Michelle Connell, a CFA and founder of Portia Capital Management, a Dallas-based investment manager, agrees. She hopes it’s a regional difference, but she still finds too many of her women clientele are disconnected from their own financial lives.

“When I go to family wealth conferences, I see a lot of men, sons, third and fourth generations, interested in building their wealth,” Connell says. “And men say, ‘I want to chase that.’ Meanwhile, women have all this great intuition that they use with their children, that they use socially, and it’s that same gut response that they could use with investments. But they don’t. If you’re an advisor, you can’t wait for them to come to you; you have to reach out. And it has to be more than a tea.”

David Macchia, founder of Wealth2k in Boston, wholeheartedly agrees that the male-dominated industry has failed to increase that connectivity with women. For this reason, he has partnered with advisor coach Marcia Mantell on a new initiative, called Women & Income, designed to give an advisor better training and stronger differentiation when serving older female clients.

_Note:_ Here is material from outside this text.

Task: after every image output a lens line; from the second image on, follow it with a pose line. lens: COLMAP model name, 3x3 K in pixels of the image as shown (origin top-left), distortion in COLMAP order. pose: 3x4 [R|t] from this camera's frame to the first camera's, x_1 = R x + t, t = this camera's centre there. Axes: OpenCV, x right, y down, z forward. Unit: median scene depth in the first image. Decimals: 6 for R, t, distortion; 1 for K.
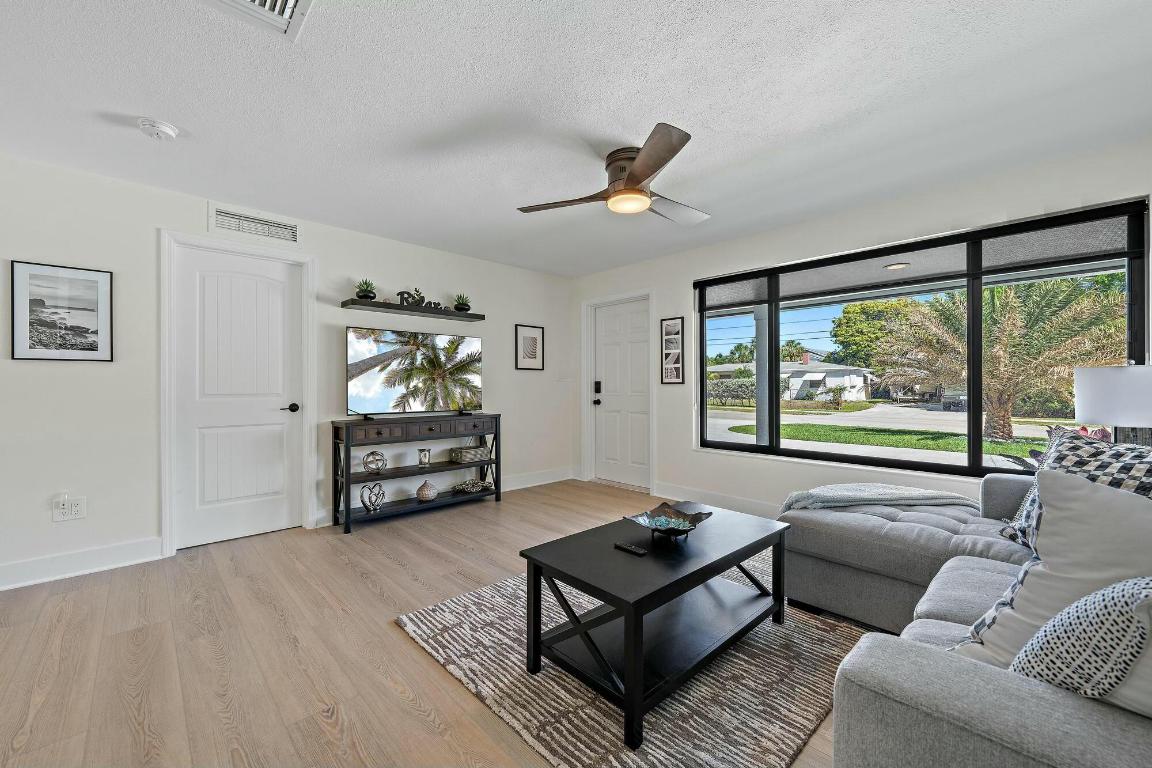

“The industry has done an awful job in listening to women’s needs,” Macchia says. “The research has revealed the value and scale of the opportunity, and everything that’s wrong with the industry. But when it comes to what to do, there’s nothing. Advisors are just left wondering, ‘How do I integrate change into my business? What are my actionable steps?’”

He cites one alarming statistic that has made the rounds—that 80% of men die married, and within 12 months, often within six months, their surviving widows have fired the advisor they used. And it’s not necessarily to find a female advisor, but just to find someone who listens.

Mantell says she’s often spoken with jilted advisors who surprise her with their naivete. “After losing a woman client, an advisor will say he never realized there might be a problem in the relationship,” she says. “That’s not accurate. What he never realized was there wasn’t a relationship.”

What likely happens is that an advisor who serves a couple for a time gradually and unintentionally alienates the woman, enough for her to sever the relationship. And as hard as it is to keep these clients, it’s even harder to find new clients, so advisors should take what advantage they can from the pandemic and use it to develop their own better habits.

This means learning how to ask probing questions and then follow-up questions, says Susan Black, senior vice president of private banking at Cambridge Trust in Boston. “It used to be women wanted to save for an event—a hike in Europe, a Viking cruise. Now they really want to know if they’re going to be OK,” Black says. “But that alone is not enough. We really have to dig down to, ‘What does “OK” mean to you?’ The pandemic has presented a much clearer picture of how personalized this industry is and should be.”

That question should lead to even deeper conversations about the specific aspects of planning, she says, so that the advisor can then move the conversation from long-term goals to the cash flows required to support those goals. “Those are the buckets of needs, wants and wishes,” she says. “The absolutely have to have, nice to have and want to have.”

That’s where the advisor, male or female, can really add value by dropping the talk of ROI for a moment, sources say, because women clients would rather know they’re three-quarters of the way toward their goal than hear that their portfolio made 12%, even if the outcome is the same.

Without doubt, the pandemic has inspired more women to take stock of their lives—and take charge of more aspects of those lives. These consultants note that women are listening more, asking more questions and directing the conversations more, even if they’re happily married and their spouse usually leads the discussion with the advisor. And sometimes the results are surprising.

“With all my clients, both male and female, the pandemic really has forced them to think about what fulfills them. To stop running on the hamster wheel and think of priorities,” Seeber says. “Some certainly have retired because they want to do other things. But others are thinking of going on, just with renewed purpose.”